子羊の余寒の中を生まれ来る チボーしづ香
雪煙より現るる対向車
花八手いつも何かを探しをり 優美子
今朝散りし山茶花跨ぐ赤き靴 真徳
☆介護士の手のひら赤し寒戻る 松井洋子
冷たい水で洗う事も多いと思われる介護士の働く手が見えるようです。

 

 

 

◆今月のワンポイント

「多読のすすめ」

多作多捨はみなさん実行なさっていると思うのですが、なかなか手が回らないのが多読です。

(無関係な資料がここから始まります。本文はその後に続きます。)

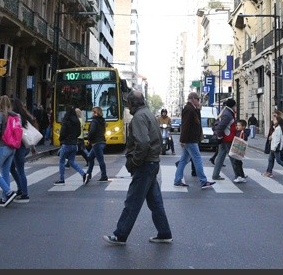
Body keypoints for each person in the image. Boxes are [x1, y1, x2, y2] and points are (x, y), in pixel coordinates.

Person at [104, 89, 172, 245]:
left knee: (133, 201)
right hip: (152, 162)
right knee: (155, 202)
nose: (127, 107)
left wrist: (134, 162)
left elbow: (143, 143)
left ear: (133, 103)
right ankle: (164, 233)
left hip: (144, 164)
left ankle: (120, 235)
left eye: (128, 103)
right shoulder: (149, 114)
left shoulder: (138, 117)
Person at [173, 91, 215, 189]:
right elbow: (185, 125)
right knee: (197, 159)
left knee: (183, 160)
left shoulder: (191, 109)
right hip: (190, 139)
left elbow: (196, 121)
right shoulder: (189, 109)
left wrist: (198, 110)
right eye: (198, 99)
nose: (199, 102)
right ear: (193, 99)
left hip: (189, 138)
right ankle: (203, 181)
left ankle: (177, 180)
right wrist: (182, 140)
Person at [10, 97, 36, 203]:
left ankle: (24, 194)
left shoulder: (16, 117)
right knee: (12, 167)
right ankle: (20, 189)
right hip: (25, 146)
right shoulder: (25, 116)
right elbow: (30, 132)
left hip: (19, 146)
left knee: (20, 170)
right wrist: (33, 147)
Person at [55, 104, 88, 185]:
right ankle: (83, 174)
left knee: (62, 161)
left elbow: (62, 133)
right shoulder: (77, 121)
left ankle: (61, 179)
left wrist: (61, 139)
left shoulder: (66, 121)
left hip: (66, 144)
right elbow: (79, 133)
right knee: (72, 161)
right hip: (74, 144)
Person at [211, 98, 237, 180]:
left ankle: (215, 175)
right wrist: (219, 137)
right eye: (235, 106)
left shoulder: (225, 112)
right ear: (233, 106)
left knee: (221, 156)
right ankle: (239, 174)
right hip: (227, 138)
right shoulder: (228, 114)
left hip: (224, 138)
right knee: (233, 156)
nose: (236, 107)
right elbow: (220, 127)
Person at [264, 112, 283, 179]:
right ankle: (269, 172)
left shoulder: (279, 128)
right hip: (273, 146)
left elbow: (278, 139)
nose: (273, 119)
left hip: (276, 147)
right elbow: (275, 135)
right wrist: (271, 137)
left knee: (279, 160)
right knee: (270, 159)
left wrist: (274, 147)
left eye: (275, 117)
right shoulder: (276, 127)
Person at [86, 106, 109, 182]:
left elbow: (92, 131)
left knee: (100, 160)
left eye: (92, 111)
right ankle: (88, 174)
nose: (91, 113)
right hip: (102, 141)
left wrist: (89, 139)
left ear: (95, 112)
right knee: (90, 157)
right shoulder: (102, 120)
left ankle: (104, 176)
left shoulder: (94, 121)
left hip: (97, 143)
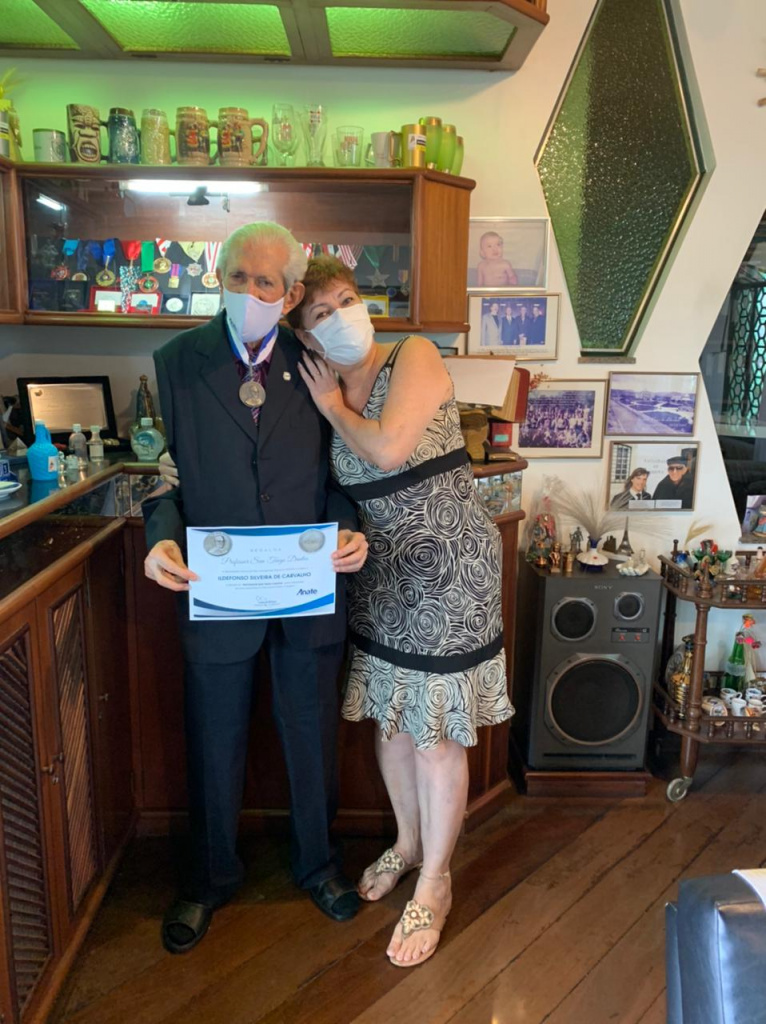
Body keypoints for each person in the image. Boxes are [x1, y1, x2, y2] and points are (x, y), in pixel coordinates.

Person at [142, 223, 369, 955]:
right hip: (215, 587)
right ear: (219, 276)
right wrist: (160, 538)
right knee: (213, 738)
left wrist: (347, 529)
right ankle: (207, 879)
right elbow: (165, 477)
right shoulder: (177, 362)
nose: (247, 291)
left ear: (291, 293)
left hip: (307, 586)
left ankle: (319, 866)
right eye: (236, 277)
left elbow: (343, 474)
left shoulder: (319, 363)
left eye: (264, 282)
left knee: (312, 734)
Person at [289, 255, 514, 968]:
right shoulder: (317, 386)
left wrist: (333, 408)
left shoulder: (411, 355)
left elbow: (387, 449)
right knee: (391, 721)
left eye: (347, 299)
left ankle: (437, 882)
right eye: (322, 312)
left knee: (434, 735)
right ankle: (409, 843)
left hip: (451, 571)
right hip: (382, 575)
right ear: (305, 335)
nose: (342, 317)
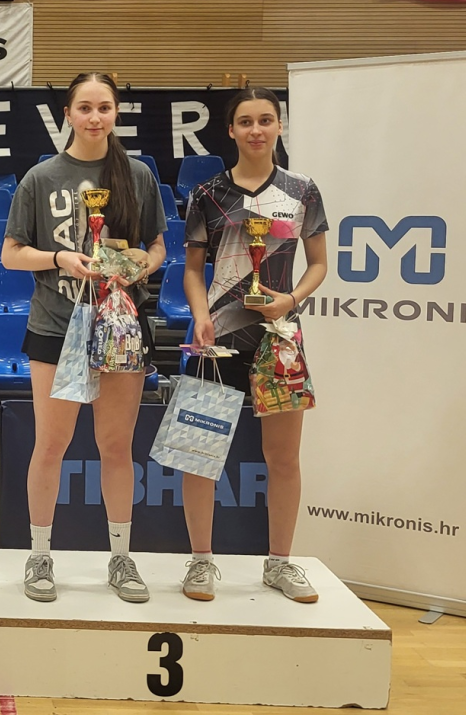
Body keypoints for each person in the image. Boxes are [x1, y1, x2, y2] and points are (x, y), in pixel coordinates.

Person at [3, 72, 168, 602]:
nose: (95, 117)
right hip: (56, 325)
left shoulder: (137, 174)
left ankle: (121, 559)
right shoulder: (40, 177)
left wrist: (143, 262)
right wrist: (60, 259)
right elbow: (11, 254)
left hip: (121, 325)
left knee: (116, 446)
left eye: (105, 108)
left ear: (116, 113)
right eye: (85, 108)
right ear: (68, 115)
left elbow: (159, 246)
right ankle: (39, 557)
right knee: (51, 444)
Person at [179, 87, 329, 603]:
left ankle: (280, 564)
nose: (257, 129)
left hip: (279, 341)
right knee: (199, 455)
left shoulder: (303, 191)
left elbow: (319, 265)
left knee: (283, 459)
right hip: (216, 339)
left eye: (266, 120)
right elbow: (193, 271)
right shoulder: (208, 195)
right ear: (231, 130)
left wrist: (290, 300)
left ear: (280, 126)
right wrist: (200, 316)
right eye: (246, 121)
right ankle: (200, 563)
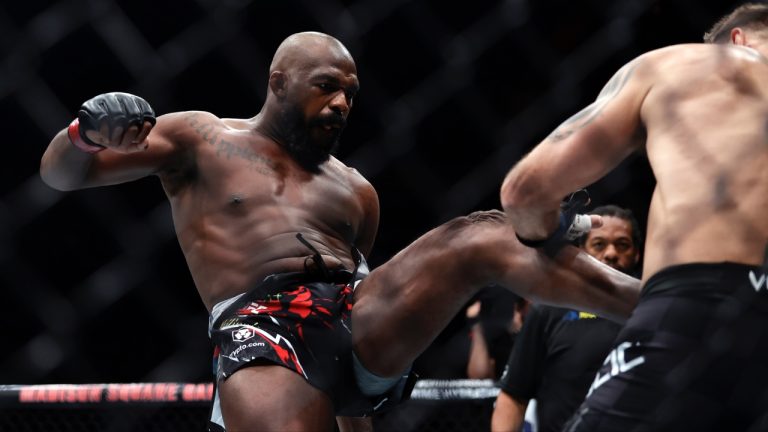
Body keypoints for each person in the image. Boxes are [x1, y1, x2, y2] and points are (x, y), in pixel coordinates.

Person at [40, 32, 641, 432]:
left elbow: (362, 290)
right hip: (262, 325)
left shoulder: (355, 191)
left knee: (480, 235)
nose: (340, 103)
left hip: (355, 318)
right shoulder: (203, 138)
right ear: (278, 81)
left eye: (350, 93)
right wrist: (85, 136)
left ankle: (659, 302)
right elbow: (65, 175)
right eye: (325, 85)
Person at [500, 3, 768, 431]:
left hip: (699, 307)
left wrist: (545, 236)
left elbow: (524, 192)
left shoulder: (684, 64)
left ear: (735, 42)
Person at [491, 205, 642, 432]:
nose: (611, 253)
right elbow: (514, 395)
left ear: (637, 253)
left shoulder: (654, 310)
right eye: (599, 244)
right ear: (582, 251)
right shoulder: (550, 308)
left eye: (622, 245)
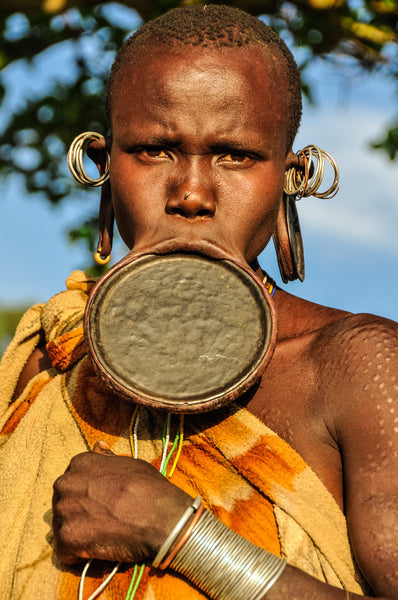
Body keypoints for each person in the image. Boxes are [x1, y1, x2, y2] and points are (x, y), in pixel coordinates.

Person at [0, 4, 397, 599]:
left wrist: (183, 537)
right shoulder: (53, 359)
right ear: (104, 166)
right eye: (155, 150)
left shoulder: (355, 369)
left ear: (291, 176)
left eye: (235, 154)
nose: (190, 192)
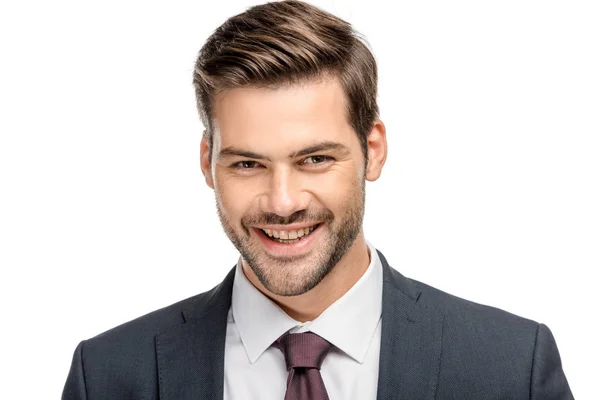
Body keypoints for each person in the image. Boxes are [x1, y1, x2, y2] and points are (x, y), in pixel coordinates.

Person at [62, 1, 573, 399]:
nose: (282, 202)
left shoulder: (509, 367)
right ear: (207, 163)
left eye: (315, 160)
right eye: (247, 164)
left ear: (373, 151)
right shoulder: (107, 375)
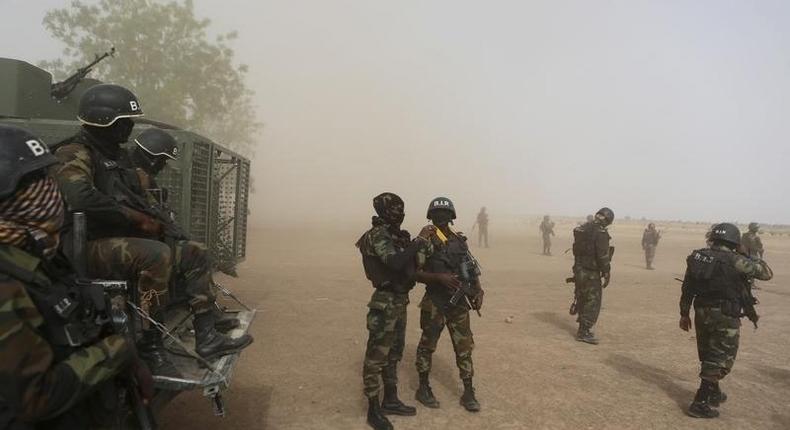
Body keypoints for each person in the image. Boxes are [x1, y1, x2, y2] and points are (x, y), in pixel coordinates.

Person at [53, 84, 250, 376]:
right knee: (156, 255)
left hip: (118, 242)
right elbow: (79, 196)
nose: (130, 128)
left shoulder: (119, 159)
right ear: (104, 121)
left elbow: (140, 200)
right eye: (124, 121)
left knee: (195, 252)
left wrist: (160, 223)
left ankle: (207, 336)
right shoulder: (74, 151)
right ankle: (151, 346)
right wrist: (136, 218)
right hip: (84, 246)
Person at [0, 124, 150, 429]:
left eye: (46, 177)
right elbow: (36, 397)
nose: (49, 188)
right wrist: (117, 352)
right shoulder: (6, 281)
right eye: (33, 181)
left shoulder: (40, 255)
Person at [129, 127, 240, 332]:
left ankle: (206, 317)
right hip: (134, 240)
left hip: (146, 237)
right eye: (162, 161)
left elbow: (157, 213)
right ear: (153, 159)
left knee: (190, 250)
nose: (163, 167)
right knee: (187, 252)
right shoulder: (133, 175)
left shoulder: (141, 176)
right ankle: (163, 330)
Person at [678, 223, 773, 418]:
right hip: (724, 314)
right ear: (733, 242)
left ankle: (714, 392)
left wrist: (684, 313)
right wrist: (746, 254)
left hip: (701, 312)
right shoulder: (736, 260)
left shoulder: (699, 257)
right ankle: (700, 401)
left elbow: (687, 287)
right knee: (722, 358)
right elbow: (766, 273)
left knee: (709, 353)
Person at [356, 192, 434, 430]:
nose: (400, 213)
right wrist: (419, 241)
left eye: (402, 208)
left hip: (400, 300)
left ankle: (390, 399)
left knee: (394, 353)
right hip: (385, 300)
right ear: (382, 211)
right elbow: (395, 263)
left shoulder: (396, 236)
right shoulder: (377, 235)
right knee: (376, 355)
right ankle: (373, 409)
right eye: (394, 209)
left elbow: (412, 266)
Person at [414, 197, 484, 413]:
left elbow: (470, 268)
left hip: (458, 303)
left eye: (445, 214)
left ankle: (468, 391)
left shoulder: (458, 240)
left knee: (464, 347)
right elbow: (415, 272)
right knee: (427, 346)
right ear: (430, 216)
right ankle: (423, 387)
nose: (441, 217)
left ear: (452, 216)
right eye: (437, 214)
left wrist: (478, 289)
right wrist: (438, 278)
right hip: (435, 301)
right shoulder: (426, 238)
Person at [570, 207, 614, 344]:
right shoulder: (600, 233)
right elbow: (602, 255)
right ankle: (584, 332)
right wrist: (606, 271)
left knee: (582, 296)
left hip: (578, 269)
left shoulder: (582, 228)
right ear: (606, 220)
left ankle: (582, 325)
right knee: (593, 301)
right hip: (590, 271)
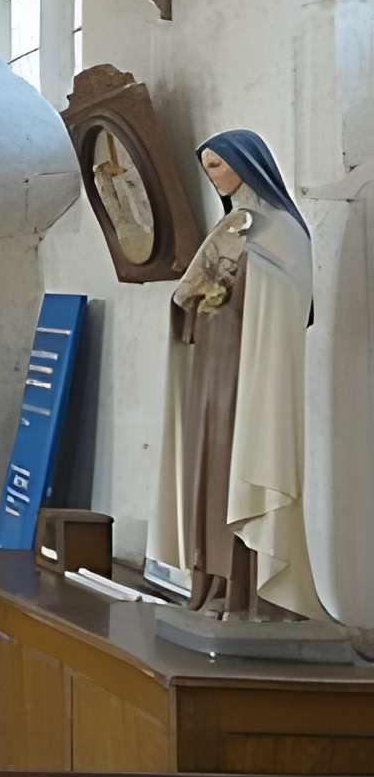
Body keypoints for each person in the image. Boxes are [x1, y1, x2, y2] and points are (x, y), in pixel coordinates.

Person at [151, 129, 321, 617]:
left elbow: (292, 304)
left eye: (218, 164)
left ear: (248, 163)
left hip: (251, 369)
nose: (212, 174)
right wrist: (191, 299)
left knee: (241, 466)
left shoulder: (281, 230)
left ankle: (250, 594)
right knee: (210, 470)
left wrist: (232, 289)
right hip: (212, 364)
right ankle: (214, 587)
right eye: (207, 166)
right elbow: (190, 290)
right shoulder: (231, 226)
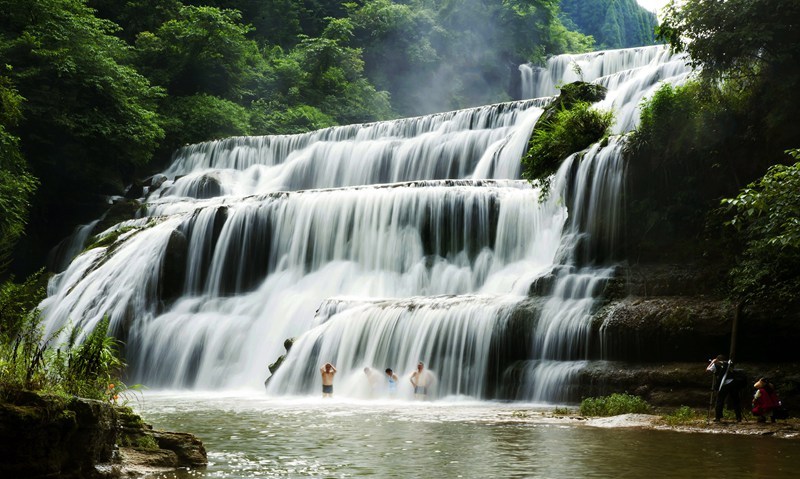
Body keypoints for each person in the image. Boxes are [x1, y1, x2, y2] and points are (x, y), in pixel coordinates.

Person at [706, 354, 743, 422]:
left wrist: (712, 362)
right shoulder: (729, 363)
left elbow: (707, 370)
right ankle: (739, 417)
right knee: (736, 400)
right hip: (733, 383)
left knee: (720, 401)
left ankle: (718, 417)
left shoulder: (715, 365)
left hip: (723, 385)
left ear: (717, 359)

多読と言っても、何から読めばいいのかわからない方もいらっしゃるかもしれません。

まずは、西村和子先生や行方克巳先生の句集、そして好きな俳人がいればその人の句集を読むのがよいと思います。幅広く名句に触れたいのであれば、両先生の共著『名句鑑賞読本』がおすすめです。

優れた句を読んでいると、言葉の使い方や表現方法の工夫に気づきます。それが自らの栄養となり、今後の句作に大いに役立つことでしょう。